WHAT IS BEING ASKED: Apart from the pictures, every entry must be retyped exactly.

_ _ _

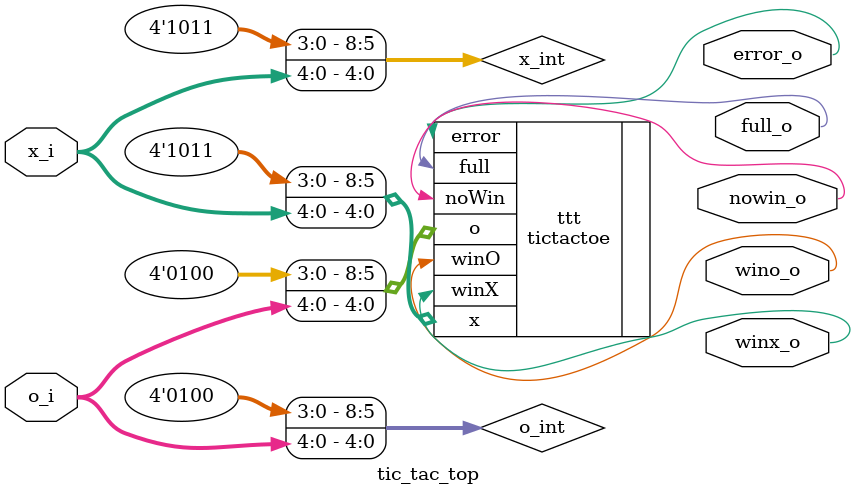
<source format=sv>
module tic_tac_top (
  input  logic[4:0] x_i,
  input  logic[4:0] o_i,
  output logic      error_o,
  output logic      full_o,
  output logic      winx_o,
  output logic      wino_o,
  output logic      nowin_o
);
  
logic[8:0] x_int;
logic[8:0] o_int;

assign x_int = {4'b1011, x_i} ;
assign o_int = {4'b0100, o_i};

tictactoe ttt (
  .x     (x_int),
  .o     (o_int),
  .error (error_o),
  .full  (full_o),
  .winX  (winx_o),
  .winO  (wino_o),
  .noWin (nowin_o)
);
  
endmodule

</source>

_ _ _

RESPONSE:
<source format=sv>
module tic_tac_top (
  input  logic[4:0] x_i,
  input  logic[4:0] o_i,
  output logic      error_o,
  output logic      full_o,
  output logic      winx_o,
  output logic      wino_o,
  output logic      nowin_o
);
  
logic[8:0] x_int;
logic[8:0] o_int;

assign x_int = {4'b1011, x_i} ;
assign o_int = {4'b0100, o_i};

tictactoe ttt (
  .x     (x_int),
  .o     (o_int),
  .error (error_o),
  .full  (full_o),
  .winX  (winx_o),
  .winO  (wino_o),
  .noWin (nowin_o)
);
  
endmodule

</source>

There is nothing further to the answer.